=== Page text ===
++++++

What will the reshuffle mean for environmental politics?

“Away with the cant of ‘Measures, not men!’ – the idle supposition that it is the harness and not the horses that draw the chariot along.” Measures matter, or course, but it is ministers, women and men, who champion them and drive them through. This reshuffle matters, and it looks good for those who care about action on climate and the wider environment.

Housing and local government
All institutions develop silos. Government is particularly prone: Defra looks after nature; BEIS tackles climate change; MHCLG builds houses. But MHCLG also has a big part to play in reducing greenhouse gas emissions and a key role in the success or failure of Defra initiatives, such as environmental net gain from new developments and local nature networks.

The outgoing secretary of state, Robert Jenrick, cares about beauty and the countryside, but he failed to champion net zero and gave too little support to local authorities wanting to tackle the climate crisis. On planning reform, he could not persuade critics that the aim was better development, not just more development.

++++++

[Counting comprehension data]
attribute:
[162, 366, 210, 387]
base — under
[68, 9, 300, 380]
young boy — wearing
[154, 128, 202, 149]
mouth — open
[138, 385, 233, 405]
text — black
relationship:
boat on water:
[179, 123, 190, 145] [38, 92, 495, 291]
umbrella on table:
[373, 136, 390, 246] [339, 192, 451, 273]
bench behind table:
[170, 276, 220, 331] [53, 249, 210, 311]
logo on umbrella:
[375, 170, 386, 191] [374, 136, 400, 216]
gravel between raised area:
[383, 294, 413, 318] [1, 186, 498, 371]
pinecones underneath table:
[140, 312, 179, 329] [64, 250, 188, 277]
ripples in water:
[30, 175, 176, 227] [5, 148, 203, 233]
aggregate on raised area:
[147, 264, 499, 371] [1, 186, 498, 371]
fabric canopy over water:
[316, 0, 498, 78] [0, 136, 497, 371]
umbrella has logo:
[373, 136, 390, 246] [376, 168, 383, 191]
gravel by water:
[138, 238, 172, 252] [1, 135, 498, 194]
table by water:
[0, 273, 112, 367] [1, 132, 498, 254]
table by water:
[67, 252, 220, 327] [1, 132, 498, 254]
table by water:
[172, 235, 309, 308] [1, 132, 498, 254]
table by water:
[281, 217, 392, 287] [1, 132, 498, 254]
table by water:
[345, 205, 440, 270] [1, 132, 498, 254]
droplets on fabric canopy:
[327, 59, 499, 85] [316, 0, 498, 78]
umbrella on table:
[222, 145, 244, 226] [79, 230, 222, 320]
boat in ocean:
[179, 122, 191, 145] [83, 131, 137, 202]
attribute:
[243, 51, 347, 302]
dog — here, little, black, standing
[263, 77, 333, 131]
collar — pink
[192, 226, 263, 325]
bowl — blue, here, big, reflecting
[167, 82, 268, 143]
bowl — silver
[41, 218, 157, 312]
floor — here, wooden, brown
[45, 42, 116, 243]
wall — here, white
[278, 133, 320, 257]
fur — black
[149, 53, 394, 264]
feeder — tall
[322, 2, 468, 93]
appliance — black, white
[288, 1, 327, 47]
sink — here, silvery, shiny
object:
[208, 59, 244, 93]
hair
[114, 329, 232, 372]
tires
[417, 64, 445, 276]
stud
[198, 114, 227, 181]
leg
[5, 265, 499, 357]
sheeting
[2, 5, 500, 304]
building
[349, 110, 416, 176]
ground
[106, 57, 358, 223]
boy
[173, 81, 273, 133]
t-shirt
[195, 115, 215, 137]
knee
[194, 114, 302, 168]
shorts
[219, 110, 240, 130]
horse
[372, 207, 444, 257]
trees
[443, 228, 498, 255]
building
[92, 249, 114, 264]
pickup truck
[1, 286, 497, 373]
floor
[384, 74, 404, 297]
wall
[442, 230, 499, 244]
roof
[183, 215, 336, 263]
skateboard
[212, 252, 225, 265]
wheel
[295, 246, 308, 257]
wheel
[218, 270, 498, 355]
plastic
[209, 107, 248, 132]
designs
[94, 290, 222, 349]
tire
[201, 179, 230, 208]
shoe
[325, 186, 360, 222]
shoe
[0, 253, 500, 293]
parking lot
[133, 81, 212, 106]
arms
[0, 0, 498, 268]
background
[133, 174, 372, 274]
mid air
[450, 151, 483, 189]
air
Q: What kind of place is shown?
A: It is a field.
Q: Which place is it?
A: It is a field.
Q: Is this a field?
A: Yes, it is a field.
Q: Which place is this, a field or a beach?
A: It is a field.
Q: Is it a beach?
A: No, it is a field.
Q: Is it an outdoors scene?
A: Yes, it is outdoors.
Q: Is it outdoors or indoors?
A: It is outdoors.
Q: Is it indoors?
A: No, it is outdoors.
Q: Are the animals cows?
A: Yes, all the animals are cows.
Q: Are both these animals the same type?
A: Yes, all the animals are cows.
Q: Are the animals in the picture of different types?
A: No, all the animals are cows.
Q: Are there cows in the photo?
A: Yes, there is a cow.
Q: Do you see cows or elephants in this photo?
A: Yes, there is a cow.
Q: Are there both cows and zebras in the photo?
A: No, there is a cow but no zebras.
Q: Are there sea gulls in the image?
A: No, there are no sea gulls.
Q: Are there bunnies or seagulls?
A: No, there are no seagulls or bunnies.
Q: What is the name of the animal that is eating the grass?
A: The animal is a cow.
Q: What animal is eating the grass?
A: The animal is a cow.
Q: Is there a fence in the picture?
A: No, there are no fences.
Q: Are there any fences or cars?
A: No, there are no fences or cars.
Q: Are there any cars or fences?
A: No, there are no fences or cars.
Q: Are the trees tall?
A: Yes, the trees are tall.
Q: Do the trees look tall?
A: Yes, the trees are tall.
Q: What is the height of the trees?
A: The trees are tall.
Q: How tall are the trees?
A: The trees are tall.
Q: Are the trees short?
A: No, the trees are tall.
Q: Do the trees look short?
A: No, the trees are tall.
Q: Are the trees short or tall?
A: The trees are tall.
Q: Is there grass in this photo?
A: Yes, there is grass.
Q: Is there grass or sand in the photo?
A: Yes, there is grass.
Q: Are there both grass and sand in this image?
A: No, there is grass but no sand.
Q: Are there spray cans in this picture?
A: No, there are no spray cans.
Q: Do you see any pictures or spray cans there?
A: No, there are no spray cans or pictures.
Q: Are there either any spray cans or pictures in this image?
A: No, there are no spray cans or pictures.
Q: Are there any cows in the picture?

++++++

=== What you are asked to do ===
Transcribe the passage of the reshuffle article that begins with the words "Housing and local" and ends with "just more development.".

=== Task answer ===
Housing and local government
All institutions develop silos. Government is particularly prone: Defra looks after nature; BEIS tackles climate change; MHCLG builds houses. But MHCLG also has a big part to play in reducing greenhouse gas emissions and a key role in the success or failure of Defra initiatives, such as environmental net gain from new developments and local nature networks.

The outgoing secretary of state, Robert Jenrick, cares about beauty and the countryside, but he failed to champion net zero and gave too little support to local authorities wanting to tackle the climate crisis. On planning reform, he could not persuade critics that the aim was better development, not just more development.